Problem statement:
Copy out the text of each of the lines below word for word.

++++

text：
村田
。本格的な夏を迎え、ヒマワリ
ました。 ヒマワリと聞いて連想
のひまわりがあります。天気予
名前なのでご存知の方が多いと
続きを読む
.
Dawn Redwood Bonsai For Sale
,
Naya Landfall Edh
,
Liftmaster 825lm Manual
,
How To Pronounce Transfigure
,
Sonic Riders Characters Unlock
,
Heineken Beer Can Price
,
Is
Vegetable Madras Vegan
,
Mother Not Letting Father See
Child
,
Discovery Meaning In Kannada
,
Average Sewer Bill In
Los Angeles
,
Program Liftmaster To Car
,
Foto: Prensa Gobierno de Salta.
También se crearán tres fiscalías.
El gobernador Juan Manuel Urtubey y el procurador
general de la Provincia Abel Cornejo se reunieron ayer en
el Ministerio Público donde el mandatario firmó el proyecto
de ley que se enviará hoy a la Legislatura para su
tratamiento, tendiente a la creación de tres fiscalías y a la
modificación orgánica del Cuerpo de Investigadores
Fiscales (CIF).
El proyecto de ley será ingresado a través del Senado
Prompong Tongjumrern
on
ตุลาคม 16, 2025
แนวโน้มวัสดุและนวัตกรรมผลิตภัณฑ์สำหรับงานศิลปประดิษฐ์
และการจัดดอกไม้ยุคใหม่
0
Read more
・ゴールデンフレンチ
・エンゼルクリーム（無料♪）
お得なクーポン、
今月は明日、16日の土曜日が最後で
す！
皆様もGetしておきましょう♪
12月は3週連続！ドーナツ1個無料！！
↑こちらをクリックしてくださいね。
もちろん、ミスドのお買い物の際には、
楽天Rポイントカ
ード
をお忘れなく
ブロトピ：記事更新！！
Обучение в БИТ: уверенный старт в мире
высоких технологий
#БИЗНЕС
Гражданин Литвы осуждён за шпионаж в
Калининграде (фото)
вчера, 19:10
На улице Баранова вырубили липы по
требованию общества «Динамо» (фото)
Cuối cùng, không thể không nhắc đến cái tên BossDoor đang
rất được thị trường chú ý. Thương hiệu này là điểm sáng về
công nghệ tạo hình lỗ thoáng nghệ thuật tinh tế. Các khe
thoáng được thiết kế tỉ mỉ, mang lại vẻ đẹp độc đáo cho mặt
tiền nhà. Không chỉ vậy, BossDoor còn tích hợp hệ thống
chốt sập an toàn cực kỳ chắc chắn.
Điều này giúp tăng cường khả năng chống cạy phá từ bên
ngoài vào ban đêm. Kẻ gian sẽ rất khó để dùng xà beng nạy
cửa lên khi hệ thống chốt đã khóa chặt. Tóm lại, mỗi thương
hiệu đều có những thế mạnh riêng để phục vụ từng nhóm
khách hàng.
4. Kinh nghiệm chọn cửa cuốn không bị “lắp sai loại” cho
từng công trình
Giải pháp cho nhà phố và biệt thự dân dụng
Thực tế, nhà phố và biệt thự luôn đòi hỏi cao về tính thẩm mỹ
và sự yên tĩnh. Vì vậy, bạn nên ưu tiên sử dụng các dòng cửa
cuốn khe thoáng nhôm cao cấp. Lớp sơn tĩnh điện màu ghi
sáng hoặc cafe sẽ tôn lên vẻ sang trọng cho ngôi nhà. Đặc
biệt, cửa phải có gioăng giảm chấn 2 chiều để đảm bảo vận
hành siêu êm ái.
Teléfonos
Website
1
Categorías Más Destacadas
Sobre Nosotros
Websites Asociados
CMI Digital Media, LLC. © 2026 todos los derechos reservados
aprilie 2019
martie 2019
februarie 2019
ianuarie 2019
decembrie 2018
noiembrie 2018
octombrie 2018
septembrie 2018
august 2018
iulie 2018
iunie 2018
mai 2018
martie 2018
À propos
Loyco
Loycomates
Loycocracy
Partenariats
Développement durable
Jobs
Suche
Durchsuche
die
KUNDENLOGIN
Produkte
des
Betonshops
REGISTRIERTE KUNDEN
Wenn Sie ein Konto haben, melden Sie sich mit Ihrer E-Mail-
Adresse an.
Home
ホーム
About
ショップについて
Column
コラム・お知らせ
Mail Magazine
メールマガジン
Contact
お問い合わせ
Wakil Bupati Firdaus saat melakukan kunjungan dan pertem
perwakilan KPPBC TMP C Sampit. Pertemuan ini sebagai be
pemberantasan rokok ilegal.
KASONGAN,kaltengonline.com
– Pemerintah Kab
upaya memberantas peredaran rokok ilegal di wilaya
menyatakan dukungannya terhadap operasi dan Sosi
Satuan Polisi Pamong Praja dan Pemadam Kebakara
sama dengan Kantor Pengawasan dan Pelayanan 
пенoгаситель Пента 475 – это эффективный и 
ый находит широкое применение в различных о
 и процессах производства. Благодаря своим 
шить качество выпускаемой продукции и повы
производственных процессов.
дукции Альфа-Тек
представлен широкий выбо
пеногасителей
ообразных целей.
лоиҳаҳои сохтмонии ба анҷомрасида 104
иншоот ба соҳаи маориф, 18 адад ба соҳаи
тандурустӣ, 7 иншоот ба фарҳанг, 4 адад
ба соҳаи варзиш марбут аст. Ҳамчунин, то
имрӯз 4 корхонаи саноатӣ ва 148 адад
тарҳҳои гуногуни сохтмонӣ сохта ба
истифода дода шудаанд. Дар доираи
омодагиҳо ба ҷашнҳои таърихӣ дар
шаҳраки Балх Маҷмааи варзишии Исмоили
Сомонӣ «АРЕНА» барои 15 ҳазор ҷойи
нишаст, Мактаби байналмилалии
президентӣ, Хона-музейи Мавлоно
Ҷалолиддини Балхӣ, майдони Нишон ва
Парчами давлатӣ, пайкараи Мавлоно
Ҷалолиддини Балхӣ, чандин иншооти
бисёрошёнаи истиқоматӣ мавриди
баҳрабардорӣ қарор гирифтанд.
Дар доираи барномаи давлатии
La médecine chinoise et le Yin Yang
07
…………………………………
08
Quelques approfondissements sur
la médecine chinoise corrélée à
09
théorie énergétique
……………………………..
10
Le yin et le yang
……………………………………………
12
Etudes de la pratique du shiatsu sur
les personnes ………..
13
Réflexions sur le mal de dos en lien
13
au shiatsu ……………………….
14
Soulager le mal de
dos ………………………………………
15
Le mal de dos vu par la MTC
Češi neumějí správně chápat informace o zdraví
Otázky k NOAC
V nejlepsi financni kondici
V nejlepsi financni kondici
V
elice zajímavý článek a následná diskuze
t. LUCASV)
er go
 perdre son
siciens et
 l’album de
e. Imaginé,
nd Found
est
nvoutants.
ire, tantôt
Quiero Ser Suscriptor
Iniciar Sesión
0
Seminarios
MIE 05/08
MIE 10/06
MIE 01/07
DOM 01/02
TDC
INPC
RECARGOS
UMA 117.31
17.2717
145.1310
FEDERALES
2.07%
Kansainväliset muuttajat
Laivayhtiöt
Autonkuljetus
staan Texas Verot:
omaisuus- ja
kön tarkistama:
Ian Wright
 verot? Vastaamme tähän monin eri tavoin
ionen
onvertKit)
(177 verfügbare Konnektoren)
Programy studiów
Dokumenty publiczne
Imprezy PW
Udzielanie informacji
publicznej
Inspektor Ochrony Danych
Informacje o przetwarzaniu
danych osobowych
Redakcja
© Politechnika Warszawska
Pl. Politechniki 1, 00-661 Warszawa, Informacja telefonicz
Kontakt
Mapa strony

++++

Response to the task:
text：
村田
。本格的な夏を迎え、ヒマワリ
ました。 ヒマワリと聞いて連想
のひまわりがあります。天気予
名前なのでご存知の方が多いと
続きを読む
.
Dawn Redwood Bonsai For Sale
,
Naya Landfall Edh
,
Liftmaster 825lm Manual
,
How To Pronounce Transfigure
,
Sonic Riders Characters Unlock
,
Heineken Beer Can Price
,
Is
Vegetable Madras Vegan
,
Mother Not Letting Father See
Child
,
Discovery Meaning In Kannada
,
Average Sewer Bill In
Los Angeles
,
Program Liftmaster To Car
,
Foto: Prensa Gobierno de Salta.
También se crearán tres fiscalías.
El gobernador Juan Manuel Urtubey y el procurador
general de la Provincia Abel Cornejo se reunieron ayer en
el Ministerio Público donde el mandatario firmó el proyecto
de ley que se enviará hoy a la Legislatura para su
tratamiento, tendiente a la creación de tres fiscalías y a la
modificación orgánica del Cuerpo de Investigadores
Fiscales (CIF).
El proyecto de ley será ingresado a través del Senado
Prompong Tongjumrern
on
ตุลาคม 16, 2025
แนวโน้มวัสดุและนวัตกรรมผลิตภัณฑ์สำหรับงานศิลปประดิษฐ์
และการจัดดอกไม้ยุคใหม่
0
Read more
・ゴールデンフレンチ
・エンゼルクリーム（無料♪）
お得なクーポン、
今月は明日、16日の土曜日が最後で
す！
皆様もGetしておきましょう♪
12月は3週連続！ドーナツ1個無料！！
↑こちらをクリックしてくださいね。
もちろん、ミスドのお買い物の際には、
楽天Rポイントカ
ード
をお忘れなく
ブロトピ：記事更新！！
Обучение в БИТ: уверенный старт в мире
высоких технологий
#БИЗНЕС
Гражданин Литвы осуждён за шпионаж в
Калининграде (фото)
вчера, 19:10
На улице Баранова вырубили липы по
требованию общества «Динамо» (фото)
Cuối cùng, không thể không nhắc đến cái tên BossDoor đang
rất được thị trường chú ý. Thương hiệu này là điểm sáng về
công nghệ tạo hình lỗ thoáng nghệ thuật tinh tế. Các khe
thoáng được thiết kế tỉ mỉ, mang lại vẻ đẹp độc đáo cho mặt
tiền nhà. Không chỉ vậy, BossDoor còn tích hợp hệ thống
chốt sập an toàn cực kỳ chắc chắn.
Điều này giúp tăng cường khả năng chống cạy phá từ bên
ngoài vào ban đêm. Kẻ gian sẽ rất khó để dùng xà beng nạy
cửa lên khi hệ thống chốt đã khóa chặt. Tóm lại, mỗi thương
hiệu đều có những thế mạnh riêng để phục vụ từng nhóm
khách hàng.
4. Kinh nghiệm chọn cửa cuốn không bị “lắp sai loại” cho
từng công trình
Giải pháp cho nhà phố và biệt thự dân dụng
Thực tế, nhà phố và biệt thự luôn đòi hỏi cao về tính thẩm mỹ
và sự yên tĩnh. Vì vậy, bạn nên ưu tiên sử dụng các dòng cửa
cuốn khe thoáng nhôm cao cấp. Lớp sơn tĩnh điện màu ghi
sáng hoặc cafe sẽ tôn lên vẻ sang trọng cho ngôi nhà. Đặc
biệt, cửa phải có gioăng giảm chấn 2 chiều để đảm bảo vận
hành siêu êm ái.
Teléfonos
Website
1
Categorías Más Destacadas
Sobre Nosotros
Websites Asociados
CMI Digital Media, LLC. © 2026 todos los derechos reservados
aprilie 2019
martie 2019
februarie 2019
ianuarie 2019
decembrie 2018
noiembrie 2018
octombrie 2018
septembrie 2018
august 2018
iulie 2018
iunie 2018
mai 2018
martie 2018
À propos
Loyco
Loycomates
Loycocracy
Partenariats
Développement durable
Jobs
Suche
Durchsuche
die
KUNDENLOGIN
Produkte
des
Betonshops
REGISTRIERTE KUNDEN
Wenn Sie ein Konto haben, melden Sie sich mit Ihrer E-Mail-
Adresse an.
Home
ホーム
About
ショップについて
Column
コラム・お知らせ
Mail Magazine
メールマガジン
Contact
お問い合わせ
Wakil Bupati Firdaus saat melakukan kunjungan dan pertem
perwakilan KPPBC TMP C Sampit. Pertemuan ini sebagai be
pemberantasan rokok ilegal.
KASONGAN,kaltengonline.com
– Pemerintah Kab
upaya memberantas peredaran rokok ilegal di wilaya
menyatakan dukungannya terhadap operasi dan Sosi
Satuan Polisi Pamong Praja dan Pemadam Kebakara
sama dengan Kantor Pengawasan dan Pelayanan 
пенoгаситель Пента 475 – это эффективный и 
ый находит широкое применение в различных о
 и процессах производства. Благодаря своим 
шить качество выпускаемой продукции и повы
производственных процессов.
дукции Альфа-Тек
представлен широкий выбо
пеногасителей
ообразных целей.
лоиҳаҳои сохтмонии ба анҷомрасида 104
иншоот ба соҳаи маориф, 18 адад ба соҳаи
тандурустӣ, 7 иншоот ба фарҳанг, 4 адад
ба соҳаи варзиш марбут аст. Ҳамчунин, то
имрӯз 4 корхонаи саноатӣ ва 148 адад
тарҳҳои гуногуни сохтмонӣ сохта ба
истифода дода шудаанд. Дар доираи
омодагиҳо ба ҷашнҳои таърихӣ дар
шаҳраки Балх Маҷмааи варзишии Исмоили
Сомонӣ «АРЕНА» барои 15 ҳазор ҷойи
нишаст, Мактаби байналмилалии
президентӣ, Хона-музейи Мавлоно
Ҷалолиддини Балхӣ, майдони Нишон ва
Парчами давлатӣ, пайкараи Мавлоно
Ҷалолиддини Балхӣ, чандин иншооти
бисёрошёнаи истиқоматӣ мавриди
баҳрабардорӣ қарор гирифтанд.
Дар доираи барномаи давлатии
La médecine chinoise et le Yin Yang
07
…………………………………
08
Quelques approfondissements sur
la médecine chinoise corrélée à
09
théorie énergétique
……………………………..
10
Le yin et le yang
……………………………………………
12
Etudes de la pratique du shiatsu sur
les personnes ………..
13
Réflexions sur le mal de dos en lien
13
au shiatsu ……………………….
14
Soulager le mal de
dos ………………………………………
15
Le mal de dos vu par la MTC
Češi neumějí správně chápat informace o zdraví
Otázky k NOAC
V nejlepsi financni kondici
V nejlepsi financni kondici
V
elice zajímavý článek a následná diskuze
t. LUCASV)
er go
 perdre son
siciens et
 l’album de
e. Imaginé,
nd Found
est
nvoutants.
ire, tantôt
Quiero Ser Suscriptor
Iniciar Sesión
0
Seminarios
MIE 05/08
MIE 10/06
MIE 01/07
DOM 01/02
TDC
INPC
RECARGOS
UMA 117.31
17.2717
145.1310
FEDERALES
2.07%
Kansainväliset muuttajat
Laivayhtiöt
Autonkuljetus
staan Texas Verot:
omaisuus- ja
kön tarkistama:
Ian Wright
 verot? Vastaamme tähän monin eri tavoin
ionen
onvertKit)
(177 verfügbare Konnektoren)
Programy studiów
Dokumenty publiczne
Imprezy PW
Udzielanie informacji
publicznej
Inspektor Ochrony Danych
Informacje o przetwarzaniu
danych osobowych
Redakcja
© Politechnika Warszawska
Pl. Politechniki 1, 00-661 Warszawa, Informacja telefonicz
Kontakt
Mapa strony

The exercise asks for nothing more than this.